**Texto de origen**
Cuando todavía existía escepticismo sobre las consecuencias de la expansión del covid-19, en esos días en los que hacíamos nuestra vida con cierta inquietud pero con normalidad, Gabriel, un joven de la Vall d’Uixó de 24 años, enfermó y tuvo que aislarse en su propia casa. El 15 de marzo, con el decreto del estado de alarma, recibió una mala y una buena noticia: la primera, era positivo; la segunda, su madre, con la que convive a diario, había dado negativo.

**Listado**

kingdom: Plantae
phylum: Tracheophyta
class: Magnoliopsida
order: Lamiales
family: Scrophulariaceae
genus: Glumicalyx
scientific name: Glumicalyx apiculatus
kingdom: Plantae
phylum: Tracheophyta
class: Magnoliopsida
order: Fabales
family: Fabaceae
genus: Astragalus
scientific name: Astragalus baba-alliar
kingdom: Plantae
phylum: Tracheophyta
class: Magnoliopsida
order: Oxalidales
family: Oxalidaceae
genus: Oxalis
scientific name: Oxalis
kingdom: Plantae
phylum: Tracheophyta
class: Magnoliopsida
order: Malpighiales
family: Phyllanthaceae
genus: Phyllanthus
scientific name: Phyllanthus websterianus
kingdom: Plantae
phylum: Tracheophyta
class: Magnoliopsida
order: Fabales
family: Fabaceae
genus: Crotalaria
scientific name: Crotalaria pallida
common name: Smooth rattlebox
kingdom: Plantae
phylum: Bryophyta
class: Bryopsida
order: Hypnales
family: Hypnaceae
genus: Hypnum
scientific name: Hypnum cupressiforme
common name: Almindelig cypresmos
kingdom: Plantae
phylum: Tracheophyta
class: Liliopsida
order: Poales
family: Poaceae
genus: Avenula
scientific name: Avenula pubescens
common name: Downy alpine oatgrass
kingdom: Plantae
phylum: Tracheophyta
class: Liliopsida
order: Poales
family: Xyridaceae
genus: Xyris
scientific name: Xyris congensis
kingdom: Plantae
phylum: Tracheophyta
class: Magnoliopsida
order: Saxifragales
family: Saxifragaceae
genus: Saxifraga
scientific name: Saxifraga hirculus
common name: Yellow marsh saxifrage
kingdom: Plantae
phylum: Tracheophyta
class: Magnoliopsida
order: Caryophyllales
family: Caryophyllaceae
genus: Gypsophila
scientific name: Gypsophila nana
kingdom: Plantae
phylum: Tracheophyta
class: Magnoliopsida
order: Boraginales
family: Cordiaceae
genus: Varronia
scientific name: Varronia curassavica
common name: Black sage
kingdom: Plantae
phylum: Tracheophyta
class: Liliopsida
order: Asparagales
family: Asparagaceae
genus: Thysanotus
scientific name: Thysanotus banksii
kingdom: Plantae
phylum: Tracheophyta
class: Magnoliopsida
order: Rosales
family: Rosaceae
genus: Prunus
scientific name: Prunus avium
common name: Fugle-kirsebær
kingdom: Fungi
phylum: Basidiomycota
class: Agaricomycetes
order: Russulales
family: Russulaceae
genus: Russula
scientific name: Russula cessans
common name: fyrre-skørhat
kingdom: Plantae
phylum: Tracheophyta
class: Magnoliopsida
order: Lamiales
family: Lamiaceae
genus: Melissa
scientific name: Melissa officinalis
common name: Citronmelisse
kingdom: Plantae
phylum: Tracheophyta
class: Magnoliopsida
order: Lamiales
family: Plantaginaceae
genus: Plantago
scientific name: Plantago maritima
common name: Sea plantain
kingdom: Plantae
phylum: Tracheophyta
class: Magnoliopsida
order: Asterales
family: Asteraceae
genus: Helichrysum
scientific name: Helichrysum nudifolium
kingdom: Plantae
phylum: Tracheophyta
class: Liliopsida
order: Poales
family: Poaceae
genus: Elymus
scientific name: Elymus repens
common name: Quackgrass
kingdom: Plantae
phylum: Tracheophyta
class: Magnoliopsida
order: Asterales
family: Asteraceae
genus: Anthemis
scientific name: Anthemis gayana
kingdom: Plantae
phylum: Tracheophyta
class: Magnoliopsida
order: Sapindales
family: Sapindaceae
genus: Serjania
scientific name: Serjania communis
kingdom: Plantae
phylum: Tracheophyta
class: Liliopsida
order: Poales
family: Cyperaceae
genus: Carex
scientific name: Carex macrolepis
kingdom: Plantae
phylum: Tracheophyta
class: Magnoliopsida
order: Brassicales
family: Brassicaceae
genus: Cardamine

**Descripción del problema**
Prosigue el relato sobre Gabriel, el joven de la Vall d'Uixó aislado en casa por covid-19, a partir de su última oración.

**Resultado del ejercicio**
Y ahí empezó casi un mes de confinamiento dentro del confinamiento general, porque en su casa se vieron obligados a establecer muros para preservar la salud de quienes no estaban contagiados. Durante todo este tiempo, en el que ha vivido en el comedor mientras sus padres lo hacían en el resto de la casa, «lo peor ha sido la incertidumbre de no saber qué iba a pasarme, cuándo iba a acabar todo», porque durante muchos días seguía teniendo «unas décimas de fiebre cada mañana». Su principal apoyo ha sido sus padres, pareja y amigos, «que han estado en todo momento pendientes de mí», aunque en los instantes de soledad «si te paras a pensar, es complicado».

El domingo pasado le dieron el alta. Las puertas de su casa se abrieron de par en par y pudieron cenar todos juntos de nuevo. Algo tan cotidiano como trascendente.